Ieri pomeriggio, ancora una volta, si è registrato un blocco di un impianto della Raffineria di Milazzo a causa di un calo tensione che ha generato una consistente colonna di fumo nero che per ore si è liberata nell’area della Valle del Mela. Proprietà e amministratori continuano ad intascare milioni e milioni di profitti in cambio di inquinamento del territorio. Bisogna rompere il ricatto tra “lavoro o salute” che istituzioni e proprietà continuano a giocare sulla pelle degli operai e del territorio. Gli operai che lavorano nella raffineria e i cittadini della Valle del Mela hanno lo stesso interesse e diritto nel rivendicare lavoro, sicurezza e salute.

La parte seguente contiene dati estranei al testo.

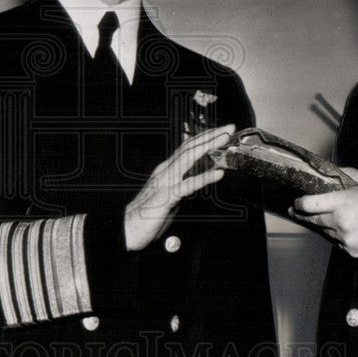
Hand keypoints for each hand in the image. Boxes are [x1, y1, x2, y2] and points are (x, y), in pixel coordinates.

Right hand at [124, 124, 233, 251]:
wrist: (127, 230)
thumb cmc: (147, 215)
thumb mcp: (169, 196)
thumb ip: (181, 186)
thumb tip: (196, 182)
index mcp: (166, 170)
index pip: (187, 148)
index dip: (205, 137)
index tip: (221, 130)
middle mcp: (165, 172)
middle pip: (190, 147)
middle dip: (211, 135)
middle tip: (229, 127)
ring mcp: (165, 183)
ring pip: (188, 158)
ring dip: (208, 147)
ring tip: (225, 139)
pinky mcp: (166, 198)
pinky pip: (188, 185)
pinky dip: (204, 178)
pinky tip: (218, 174)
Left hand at [289, 167, 357, 257]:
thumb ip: (349, 175)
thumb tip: (334, 172)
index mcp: (343, 204)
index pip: (309, 205)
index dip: (299, 203)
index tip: (296, 201)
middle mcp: (341, 223)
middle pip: (313, 220)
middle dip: (303, 215)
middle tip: (296, 210)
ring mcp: (346, 240)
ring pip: (325, 232)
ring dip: (322, 224)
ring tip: (320, 217)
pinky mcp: (353, 252)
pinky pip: (337, 242)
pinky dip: (337, 234)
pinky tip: (343, 227)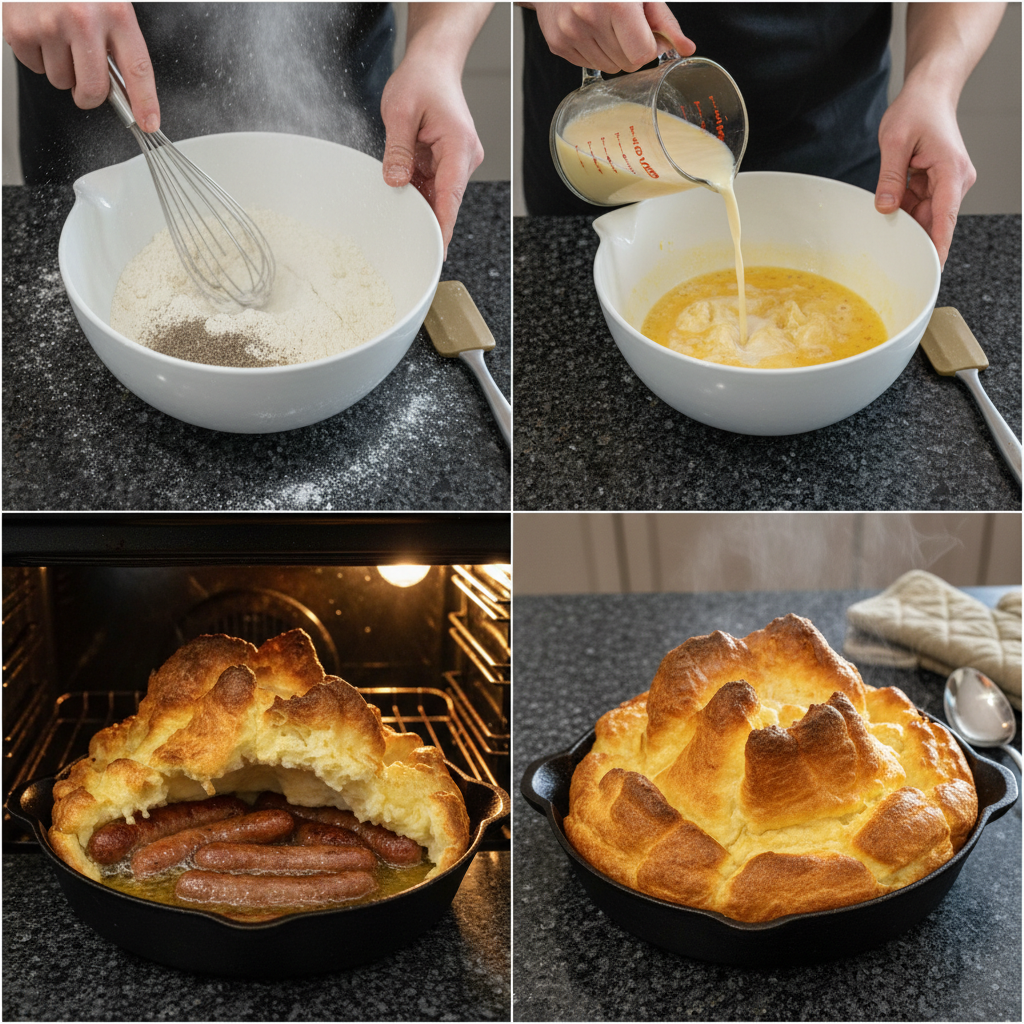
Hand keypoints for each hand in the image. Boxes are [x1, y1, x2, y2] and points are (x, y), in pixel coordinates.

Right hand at [2, 2, 158, 130]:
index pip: (137, 69)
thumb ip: (117, 41)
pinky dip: (37, 55)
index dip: (145, 102)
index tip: (148, 123)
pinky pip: (34, 68)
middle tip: (86, 80)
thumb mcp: (107, 2)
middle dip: (90, 94)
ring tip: (58, 35)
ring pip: (61, 81)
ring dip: (61, 68)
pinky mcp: (20, 29)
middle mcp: (83, 18)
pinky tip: (39, 30)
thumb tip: (125, 90)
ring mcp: (49, 24)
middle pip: (94, 89)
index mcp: (115, 11)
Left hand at [380, 33, 483, 256]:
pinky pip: (433, 184)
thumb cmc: (422, 80)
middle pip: (446, 200)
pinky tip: (403, 190)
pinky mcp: (449, 161)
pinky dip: (418, 189)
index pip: (451, 196)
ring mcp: (459, 161)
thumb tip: (395, 183)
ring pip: (438, 194)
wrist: (434, 63)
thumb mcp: (400, 112)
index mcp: (459, 146)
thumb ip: (397, 151)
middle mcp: (465, 157)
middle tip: (405, 239)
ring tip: (397, 204)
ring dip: (419, 200)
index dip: (443, 226)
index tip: (437, 250)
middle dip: (426, 218)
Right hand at [528, 1, 694, 72]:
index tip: (647, 32)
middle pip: (627, 65)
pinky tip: (591, 29)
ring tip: (606, 24)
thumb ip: (665, 22)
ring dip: (614, 52)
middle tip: (625, 24)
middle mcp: (589, 19)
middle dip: (631, 49)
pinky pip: (589, 66)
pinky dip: (595, 52)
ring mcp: (570, 33)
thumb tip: (686, 49)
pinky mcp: (557, 43)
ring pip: (609, 68)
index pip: (643, 54)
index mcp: (615, 4)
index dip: (650, 46)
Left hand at [874, 81, 975, 268]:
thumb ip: (890, 178)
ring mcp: (948, 182)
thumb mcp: (894, 142)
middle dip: (915, 237)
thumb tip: (885, 209)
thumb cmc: (917, 109)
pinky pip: (920, 204)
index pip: (945, 217)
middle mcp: (956, 180)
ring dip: (906, 220)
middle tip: (893, 255)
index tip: (933, 269)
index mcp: (951, 171)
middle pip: (935, 220)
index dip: (938, 246)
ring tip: (886, 221)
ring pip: (926, 214)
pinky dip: (905, 209)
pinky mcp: (938, 182)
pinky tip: (890, 208)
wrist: (930, 92)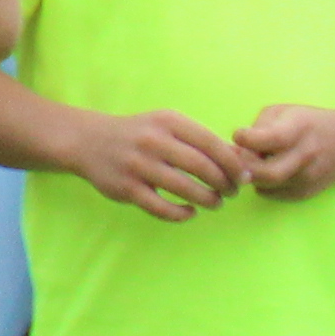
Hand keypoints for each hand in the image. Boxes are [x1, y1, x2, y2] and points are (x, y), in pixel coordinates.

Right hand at [69, 107, 240, 220]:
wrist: (89, 140)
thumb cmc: (140, 134)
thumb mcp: (168, 125)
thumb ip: (201, 139)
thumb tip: (240, 159)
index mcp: (169, 122)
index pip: (212, 143)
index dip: (233, 164)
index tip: (244, 177)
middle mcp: (154, 141)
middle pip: (202, 167)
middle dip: (224, 183)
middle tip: (232, 193)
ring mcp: (138, 166)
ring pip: (184, 189)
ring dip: (208, 199)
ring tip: (216, 203)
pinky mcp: (126, 189)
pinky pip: (161, 208)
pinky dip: (181, 214)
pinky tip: (190, 212)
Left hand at [234, 105, 334, 198]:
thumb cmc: (305, 123)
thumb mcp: (283, 112)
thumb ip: (258, 127)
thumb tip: (236, 150)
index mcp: (299, 129)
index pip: (269, 138)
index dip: (246, 138)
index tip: (239, 135)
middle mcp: (306, 155)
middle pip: (266, 173)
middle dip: (245, 167)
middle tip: (238, 158)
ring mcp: (307, 178)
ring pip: (265, 186)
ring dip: (253, 176)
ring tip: (256, 162)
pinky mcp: (305, 193)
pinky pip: (272, 194)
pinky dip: (263, 184)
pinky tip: (269, 170)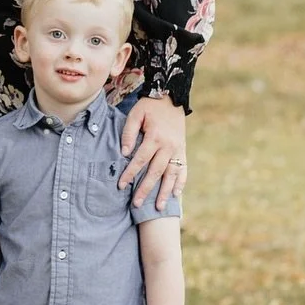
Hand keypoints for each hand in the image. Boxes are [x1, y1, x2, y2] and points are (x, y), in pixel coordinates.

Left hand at [120, 93, 186, 211]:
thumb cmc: (149, 106)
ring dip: (165, 192)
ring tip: (159, 208)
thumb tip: (124, 153)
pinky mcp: (183, 150)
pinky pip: (183, 169)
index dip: (130, 174)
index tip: (121, 185)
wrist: (171, 96)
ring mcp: (178, 149)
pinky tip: (177, 194)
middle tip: (137, 204)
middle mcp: (168, 146)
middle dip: (145, 189)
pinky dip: (181, 182)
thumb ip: (129, 133)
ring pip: (171, 175)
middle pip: (155, 172)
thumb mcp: (135, 114)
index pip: (140, 160)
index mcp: (155, 137)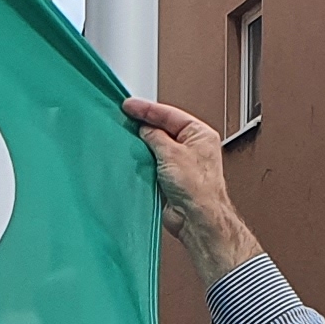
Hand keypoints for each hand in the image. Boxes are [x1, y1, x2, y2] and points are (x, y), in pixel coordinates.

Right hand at [123, 98, 257, 269]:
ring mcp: (181, 163)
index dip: (147, 109)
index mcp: (199, 134)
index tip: (130, 105)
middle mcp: (192, 147)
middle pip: (163, 129)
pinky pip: (153, 164)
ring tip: (126, 136)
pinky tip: (133, 157)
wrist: (196, 218)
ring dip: (142, 144)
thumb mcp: (171, 153)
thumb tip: (145, 129)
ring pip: (156, 147)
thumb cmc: (198, 189)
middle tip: (125, 117)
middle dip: (144, 125)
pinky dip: (143, 161)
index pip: (170, 114)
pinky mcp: (170, 179)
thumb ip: (155, 137)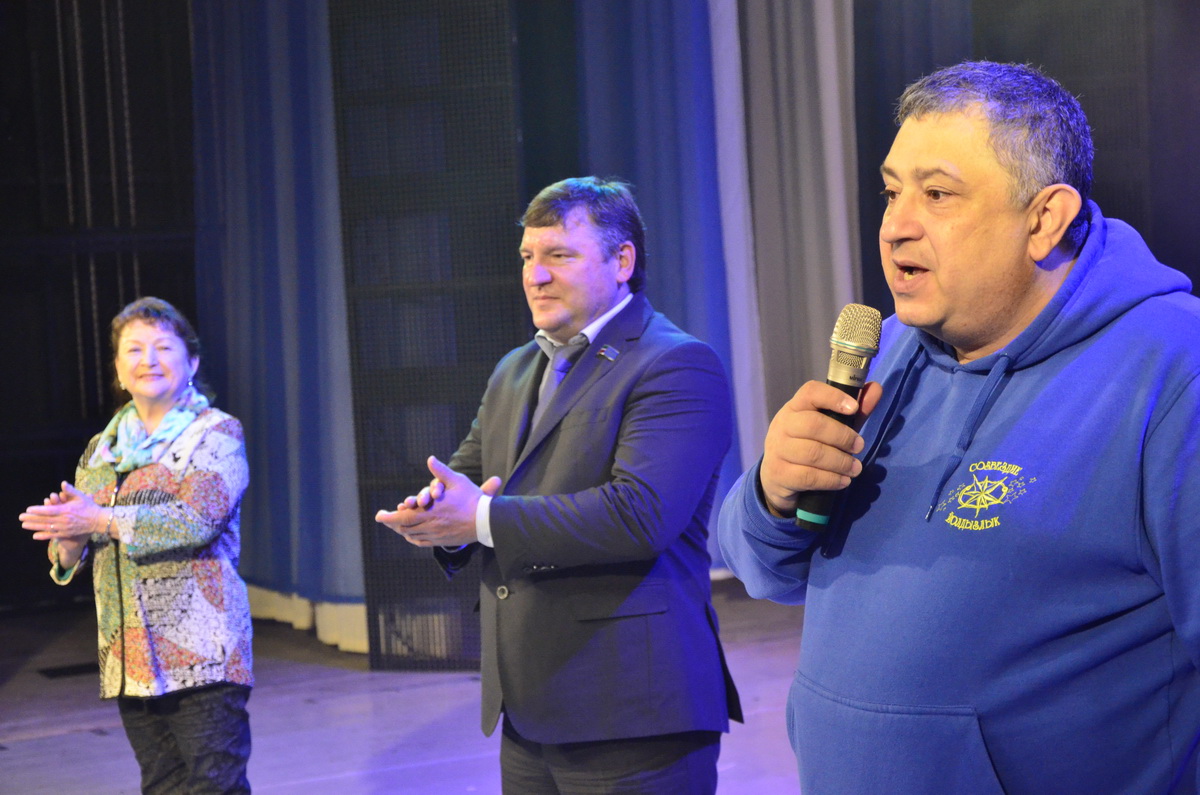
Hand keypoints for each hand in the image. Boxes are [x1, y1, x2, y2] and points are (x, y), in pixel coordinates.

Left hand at [20, 482, 104, 541]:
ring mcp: (64, 528)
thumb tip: (63, 483)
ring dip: (34, 526)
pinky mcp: (66, 534)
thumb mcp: (81, 497)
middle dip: (31, 518)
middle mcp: (64, 520)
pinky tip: (34, 536)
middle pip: (44, 519)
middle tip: (21, 517)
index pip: (49, 510)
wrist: (98, 521)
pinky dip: (43, 536)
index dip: (38, 510)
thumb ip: (70, 491)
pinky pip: (52, 535)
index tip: (28, 509)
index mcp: (66, 510)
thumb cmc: (89, 507)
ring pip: (46, 527)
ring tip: (24, 525)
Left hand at [375, 456, 501, 546]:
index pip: (404, 517)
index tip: (379, 516)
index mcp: (431, 511)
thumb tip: (430, 458)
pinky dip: (412, 538)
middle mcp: (431, 525)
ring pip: (412, 535)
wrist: (486, 521)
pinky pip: (422, 542)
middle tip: (384, 519)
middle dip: (392, 523)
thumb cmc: (472, 499)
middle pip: (404, 528)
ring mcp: (437, 535)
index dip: (389, 518)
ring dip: (401, 530)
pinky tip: (410, 535)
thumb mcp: (457, 481)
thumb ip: (441, 471)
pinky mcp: (442, 541)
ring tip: (394, 525)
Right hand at [759, 381, 881, 516]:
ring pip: (813, 453)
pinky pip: (808, 476)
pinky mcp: (779, 474)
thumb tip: (876, 388)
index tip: (854, 408)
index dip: (833, 397)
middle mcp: (783, 425)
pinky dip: (831, 480)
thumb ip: (853, 412)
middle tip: (859, 447)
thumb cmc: (808, 445)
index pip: (810, 392)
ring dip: (840, 462)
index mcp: (795, 407)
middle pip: (813, 424)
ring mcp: (778, 450)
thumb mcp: (830, 428)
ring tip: (855, 468)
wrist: (777, 478)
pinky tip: (843, 481)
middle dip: (842, 436)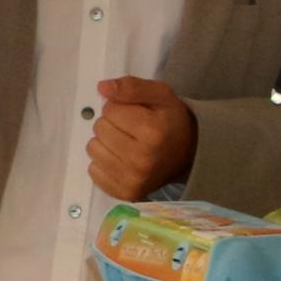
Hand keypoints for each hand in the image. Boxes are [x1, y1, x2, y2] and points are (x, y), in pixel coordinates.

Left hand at [85, 76, 197, 202]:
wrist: (187, 154)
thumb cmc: (170, 121)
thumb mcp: (159, 94)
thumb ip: (131, 87)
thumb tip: (102, 87)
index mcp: (153, 131)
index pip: (110, 109)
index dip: (119, 106)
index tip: (134, 113)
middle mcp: (142, 158)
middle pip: (100, 128)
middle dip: (111, 123)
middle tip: (130, 128)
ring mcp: (133, 179)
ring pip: (93, 148)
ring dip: (105, 142)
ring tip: (124, 142)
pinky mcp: (125, 193)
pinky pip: (94, 170)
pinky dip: (103, 163)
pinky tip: (121, 159)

Servono immediati investimenti per garantire sicurezza e salvaguardia dell’ambiente e della salute utilizzando tutto ciò che lo sviluppo tecnologico oggi consente, ma che gli azionisti dei monopoli Eni e Kuwait non applicano per salvaguardare i loro tassi di profitto. Si appropriano della ricchezza prodotta dagli operai per ingrassare i loro conti invece di migliorare le condizioni di vita e di lavoro, il benessere, la salute, lo sviluppo del territorio. Bisogna sviluppare una vera lotta per rivendicare ambientalizzazione, bonifiche, sicurezza e salute nella piena garanzia occupazionale, salariale e di diritti per tutti.